Based on the genomic analysis and Fe(III) reduction performance, a hypothetical Fe(III) reduction mechanism of CQ-Y1 was proposed. As shown in Figure 6, CQ-Y1 might have two main electron transport pathways associated with Fe(III) reduction under favorable conditions. (1) The electrons transfer from the cytochromes around the cytoplasm to the terminal reductases on the cell surface (Ghasemi et al., 2020), and transfer into the quinone pool via the NADH carrier, the CymA protein on the inner membrane transfers electrons to the periplasm, Fcc₃ in the periplasmic space transfers electrons to a transmembrane protein complex of MtrA, MtrB and MtrC on the outer membrane, which in turn transfers electrons to the cell surface, and electrons were transferred directly to iron oxide through the contact of OmcA and MtrC on the cell surface (Sheng et al., 2016). (2) Bacteria transport intracellular FAD to periplasmic space, and then hydrolyze to FMN, which is released into the extracellular environment through pore-forming proteins in the outer membrane and acts as electron shuttle carrier to transport electrons (Grill et al., 2007). In addition, siderophores synthesized intracellularly by bacteria could be secreted to capture Fe(III) in the extracellular environment, enabling them to achieve specific chelation of Fe(III) even under low Fe(III) conditions (Nie et al., 2021).

However, under high temperature and high NaCl conditions, CQ-Y1 might highly express Na⁺/H⁺ antitransporters and K⁺/Cl⁻ transporters to achieve strict regulation of Na⁺ concentration, induce the expression of heat shock proteins to protect the cells, including GrpE, DnaK, DnaJ and other chaperones (Figure 6). At the same time, under such conditions, CQ-Y1 is easy to develop biofilm on iron oxides, which enable more accessible to cell metabolism (Zinicovscaia et al., 2020). The biofilms can confer protection by limiting the access of dissolved oxygen to the metal and releasing intracellular electrons to solid metallic structures (Zinicovscaia et al., 2020). In this process, the QS system can help bacteria adhere and secrete a large number of EPS, which specifically binds to metal ions, promoting Fe(III) reduction reaction (Rong et al., 2022). Once the temperature exceeds 45°C and the NaCl concentration exceeds 10% (w/v), all aspects of the biological function of the bacteria would be damaged (Fox-Powell and Cockell, 2018). The Fe(III) reduction capacity inevitably decreases when cells cannot form biofilms to sustain the nutrients and energy transport needed for normal growth.

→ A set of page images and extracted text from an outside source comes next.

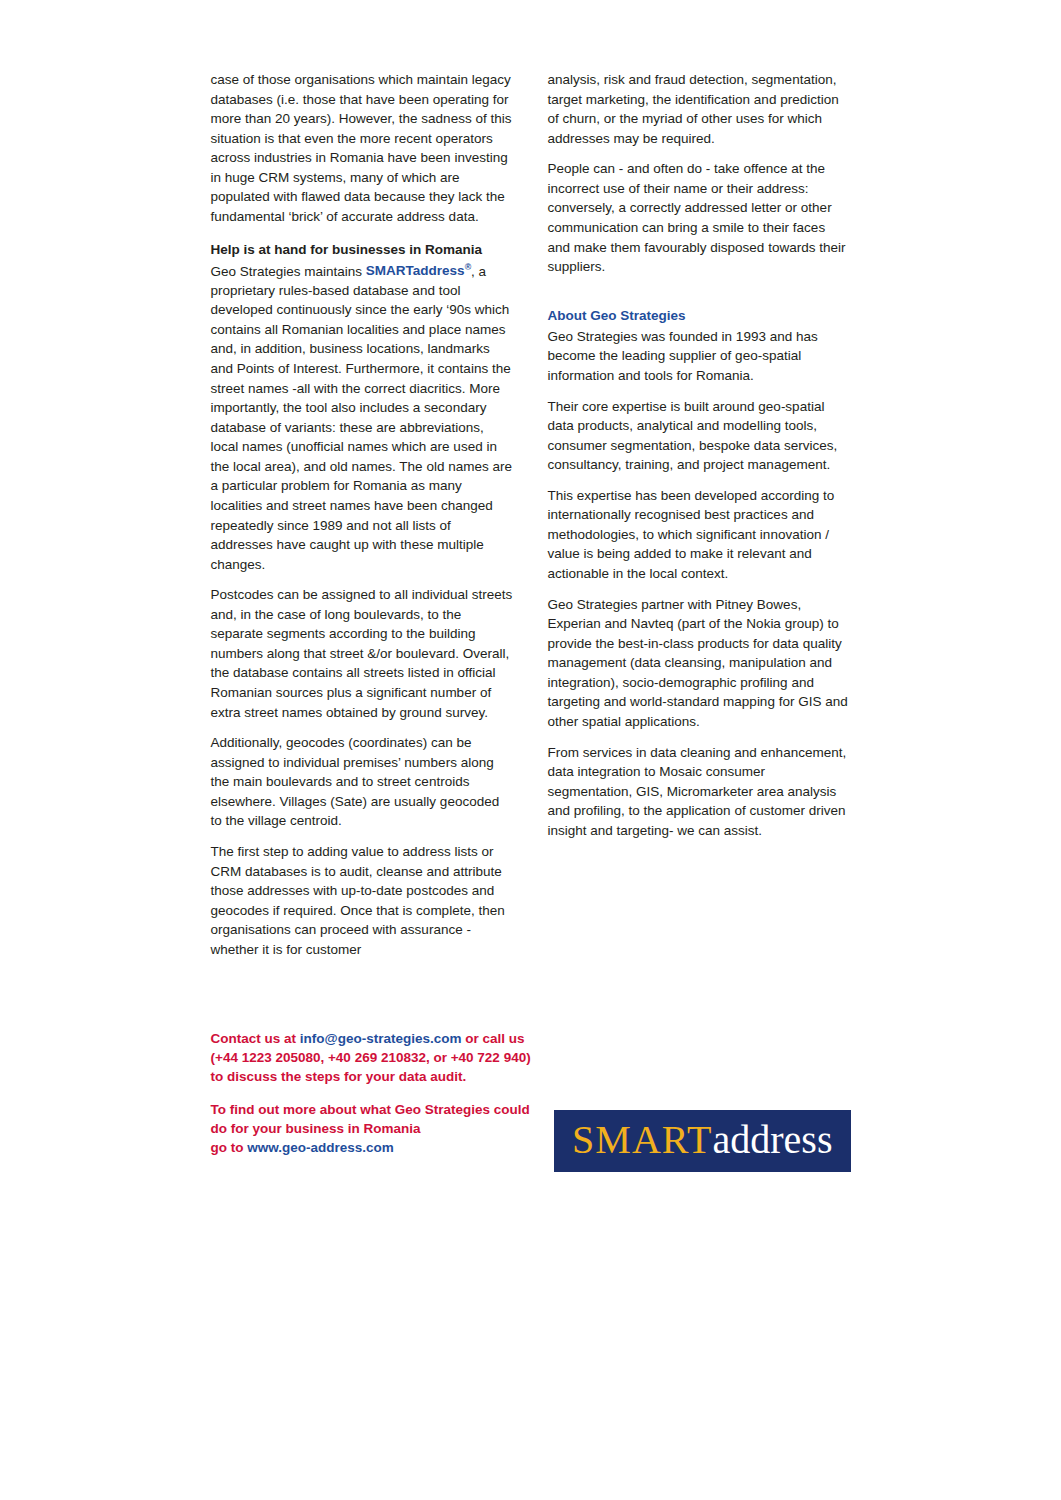case of those organisations which maintain legacy databases (i.e. those that have been operating for more than 20 years). However, the sadness of this situation is that even the more recent operators across industries in Romania have been investing in huge CRM systems, many of which are populated with flawed data because they lack the fundamental ‘brick’ of accurate address data.
Help is at hand for businesses in Romania
Geo Strategies maintains SMARTaddress®, a proprietary rules-based database and tool developed continuously since the early ‘90s which contains all Romanian localities and place names and, in addition, business locations, landmarks and Points of Interest. Furthermore, it contains the street names -all with the correct diacritics. More importantly, the tool also includes a secondary database of variants: these are abbreviations, local names (unofficial names which are used in the local area), and old names. The old names are a particular problem for Romania as many localities and street names have been changed repeatedly since 1989 and not all lists of addresses have caught up with these multiple changes.
Postcodes can be assigned to all individual streets and, in the case of long boulevards, to the separate segments according to the building numbers along that street &/or boulevard. Overall, the database contains all streets listed in official Romanian sources plus a significant number of extra street names obtained by ground survey.
Additionally, geocodes (coordinates) can be assigned to individual premises’ numbers along the main boulevards and to street centroids elsewhere. Villages (Sate) are usually geocoded to the village centroid.
The first step to adding value to address lists or CRM databases is to audit, cleanse and attribute those addresses with up-to-date postcodes and geocodes if required. Once that is complete, then organisations can proceed with assurance - whether it is for customer
analysis, risk and fraud detection, segmentation, target marketing, the identification and prediction of churn, or the myriad of other uses for which addresses may be required.
People can - and often do - take offence at the incorrect use of their name or their address: conversely, a correctly addressed letter or other communication can bring a smile to their faces and make them favourably disposed towards their suppliers.
About Geo Strategies
Geo Strategies was founded in 1993 and has become the leading supplier of geo-spatial information and tools for Romania.
Their core expertise is built around geo-spatial data products, analytical and modelling tools, consumer segmentation, bespoke data services, consultancy, training, and project management.
This expertise has been developed according to internationally recognised best practices and methodologies, to which significant innovation / value is being added to make it relevant and actionable in the local context.
Geo Strategies partner with Pitney Bowes, Experian and Navteq (part of the Nokia group) to provide the best-in-class products for data quality management (data cleansing, manipulation and integration), socio-demographic profiling and targeting and world-standard mapping for GIS and other spatial applications.
From services in data cleaning and enhancement, data integration to Mosaic consumer segmentation, GIS, Micromarketer area analysis and profiling, to the application of customer driven insight and targeting- we can assist.
Contact us at info@geo-strategies.com or call us
(+44 1223 205080, +40 269 210832, or +40 722 940)
to discuss the steps for your data audit.
To find out more about what Geo Strategies could
do for your business in Romania
go to www.geo-address.com
SMART address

Microbially induced corrosion is a complex problem causing many hazards. Shewanella spp. are regularly found on corroded metal structures. The corrosion effects of Shewanella, a typical iron reducing bacterial genus, on steel have been extensively studied, but the evidence for these effects remains controversial (Robert et al., 2016). It has been suggested that Shewanella could reduce insoluble Fe(III) to soluble Fe(II) and consume oxygen, thus, limiting the interaction between O₂ and the metal surface (Jo et al., 2018). On the other hand, Fe(III) respiration may contribute to the reductive dissolution of the Fe(III) (hydr)oxide protective layer, promoting the detstruction of the steel (Li et al., 2017). The research of biofilms in microbially induced corrosion is also crucial, microbial activity in biofilms may cause changes in chemical conditions. Biofilms may induce corrosion by forming different aeration and concentration cells on metal surfaces (Robert et al., 2016). This information can be used to develop preventive methods and monitoring tools for microbially induced corrosion.